**Provided records**
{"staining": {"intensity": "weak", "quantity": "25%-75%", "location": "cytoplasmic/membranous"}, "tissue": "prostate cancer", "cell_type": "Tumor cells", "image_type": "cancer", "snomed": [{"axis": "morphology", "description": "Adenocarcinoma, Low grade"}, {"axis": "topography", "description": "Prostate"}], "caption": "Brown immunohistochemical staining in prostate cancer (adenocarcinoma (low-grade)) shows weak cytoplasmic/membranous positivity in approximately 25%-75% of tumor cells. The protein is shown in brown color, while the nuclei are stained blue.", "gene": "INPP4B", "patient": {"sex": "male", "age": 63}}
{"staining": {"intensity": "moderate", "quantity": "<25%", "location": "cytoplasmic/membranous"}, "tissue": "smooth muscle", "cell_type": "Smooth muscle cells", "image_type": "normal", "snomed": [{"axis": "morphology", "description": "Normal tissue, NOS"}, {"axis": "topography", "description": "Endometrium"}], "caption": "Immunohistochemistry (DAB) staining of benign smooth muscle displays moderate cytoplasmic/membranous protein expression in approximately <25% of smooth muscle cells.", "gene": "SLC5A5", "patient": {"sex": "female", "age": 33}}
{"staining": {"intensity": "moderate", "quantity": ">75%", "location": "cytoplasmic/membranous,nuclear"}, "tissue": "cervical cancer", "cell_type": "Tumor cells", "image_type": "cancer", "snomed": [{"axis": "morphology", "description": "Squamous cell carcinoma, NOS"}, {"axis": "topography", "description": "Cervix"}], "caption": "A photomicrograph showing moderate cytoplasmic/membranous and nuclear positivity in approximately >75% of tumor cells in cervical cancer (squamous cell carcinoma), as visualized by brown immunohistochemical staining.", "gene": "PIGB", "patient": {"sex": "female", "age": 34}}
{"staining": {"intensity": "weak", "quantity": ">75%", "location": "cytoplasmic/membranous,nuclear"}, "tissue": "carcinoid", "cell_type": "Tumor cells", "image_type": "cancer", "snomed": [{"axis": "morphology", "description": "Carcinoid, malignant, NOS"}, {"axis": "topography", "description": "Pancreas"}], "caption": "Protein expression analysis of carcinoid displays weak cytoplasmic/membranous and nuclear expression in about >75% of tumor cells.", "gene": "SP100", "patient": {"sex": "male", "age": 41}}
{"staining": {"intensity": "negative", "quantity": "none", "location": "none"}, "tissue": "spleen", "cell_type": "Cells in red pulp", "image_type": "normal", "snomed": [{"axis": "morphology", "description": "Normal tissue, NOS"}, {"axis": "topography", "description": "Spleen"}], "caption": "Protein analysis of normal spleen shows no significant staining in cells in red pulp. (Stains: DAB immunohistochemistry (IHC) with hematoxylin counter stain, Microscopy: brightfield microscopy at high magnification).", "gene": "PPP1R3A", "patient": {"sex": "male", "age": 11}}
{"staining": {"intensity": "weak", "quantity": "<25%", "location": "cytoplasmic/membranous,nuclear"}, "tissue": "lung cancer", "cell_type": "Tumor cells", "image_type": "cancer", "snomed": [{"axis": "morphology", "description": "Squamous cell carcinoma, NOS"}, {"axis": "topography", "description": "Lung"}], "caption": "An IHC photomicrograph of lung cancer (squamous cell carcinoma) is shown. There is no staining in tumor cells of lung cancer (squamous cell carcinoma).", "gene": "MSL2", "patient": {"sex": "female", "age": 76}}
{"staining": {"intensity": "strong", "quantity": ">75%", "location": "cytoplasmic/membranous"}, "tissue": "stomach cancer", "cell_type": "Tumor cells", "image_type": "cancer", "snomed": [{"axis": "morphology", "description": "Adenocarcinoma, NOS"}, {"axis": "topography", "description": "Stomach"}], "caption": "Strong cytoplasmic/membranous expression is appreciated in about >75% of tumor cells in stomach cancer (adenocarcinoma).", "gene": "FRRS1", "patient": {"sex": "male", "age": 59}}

**Brief**
Set down, exactly and completely, all of the material.

**Finished exercise**
{"staining": {"intensity": "weak", "quantity": "25%-75%", "location": "cytoplasmic/membranous"}, "tissue": "prostate cancer", "cell_type": "Tumor cells", "image_type": "cancer", "snomed": [{"axis": "morphology", "description": "Adenocarcinoma, Low grade"}, {"axis": "topography", "description": "Prostate"}], "caption": "Brown immunohistochemical staining in prostate cancer (adenocarcinoma (low-grade)) shows weak cytoplasmic/membranous positivity in approximately 25%-75% of tumor cells. The protein is shown in brown color, while the nuclei are stained blue.", "gene": "INPP4B", "patient": {"sex": "male", "age": 63}}
{"staining": {"intensity": "moderate", "quantity": "<25%", "location": "cytoplasmic/membranous"}, "tissue": "smooth muscle", "cell_type": "Smooth muscle cells", "image_type": "normal", "snomed": [{"axis": "morphology", "description": "Normal tissue, NOS"}, {"axis": "topography", "description": "Endometrium"}], "caption": "Immunohistochemistry (DAB) staining of benign smooth muscle displays moderate cytoplasmic/membranous protein expression in approximately <25% of smooth muscle cells.", "gene": "SLC5A5", "patient": {"sex": "female", "age": 33}}
{"staining": {"intensity": "moderate", "quantity": ">75%", "location": "cytoplasmic/membranous,nuclear"}, "tissue": "cervical cancer", "cell_type": "Tumor cells", "image_type": "cancer", "snomed": [{"axis": "morphology", "description": "Squamous cell carcinoma, NOS"}, {"axis": "topography", "description": "Cervix"}], "caption": "A photomicrograph showing moderate cytoplasmic/membranous and nuclear positivity in approximately >75% of tumor cells in cervical cancer (squamous cell carcinoma), as visualized by brown immunohistochemical staining.", "gene": "PIGB", "patient": {"sex": "female", "age": 34}}
{"staining": {"intensity": "weak", "quantity": ">75%", "location": "cytoplasmic/membranous,nuclear"}, "tissue": "carcinoid", "cell_type": "Tumor cells", "image_type": "cancer", "snomed": [{"axis": "morphology", "description": "Carcinoid, malignant, NOS"}, {"axis": "topography", "description": "Pancreas"}], "caption": "Protein expression analysis of carcinoid displays weak cytoplasmic/membranous and nuclear expression in about >75% of tumor cells.", "gene": "SP100", "patient": {"sex": "male", "age": 41}}
{"staining": {"intensity": "negative", "quantity": "none", "location": "none"}, "tissue": "spleen", "cell_type": "Cells in red pulp", "image_type": "normal", "snomed": [{"axis": "morphology", "description": "Normal tissue, NOS"}, {"axis": "topography", "description": "Spleen"}], "caption": "Protein analysis of normal spleen shows no significant staining in cells in red pulp. (Stains: DAB immunohistochemistry (IHC) with hematoxylin counter stain, Microscopy: brightfield microscopy at high magnification).", "gene": "PPP1R3A", "patient": {"sex": "male", "age": 11}}
{"staining": {"intensity": "weak", "quantity": "<25%", "location": "cytoplasmic/membranous,nuclear"}, "tissue": "lung cancer", "cell_type": "Tumor cells", "image_type": "cancer", "snomed": [{"axis": "morphology", "description": "Squamous cell carcinoma, NOS"}, {"axis": "topography", "description": "Lung"}], "caption": "An IHC photomicrograph of lung cancer (squamous cell carcinoma) is shown. There is no staining in tumor cells of lung cancer (squamous cell carcinoma).", "gene": "MSL2", "patient": {"sex": "female", "age": 76}}
{"staining": {"intensity": "strong", "quantity": ">75%", "location": "cytoplasmic/membranous"}, "tissue": "stomach cancer", "cell_type": "Tumor cells", "image_type": "cancer", "snomed": [{"axis": "morphology", "description": "Adenocarcinoma, NOS"}, {"axis": "topography", "description": "Stomach"}], "caption": "Strong cytoplasmic/membranous expression is appreciated in about >75% of tumor cells in stomach cancer (adenocarcinoma).", "gene": "FRRS1", "patient": {"sex": "male", "age": 59}}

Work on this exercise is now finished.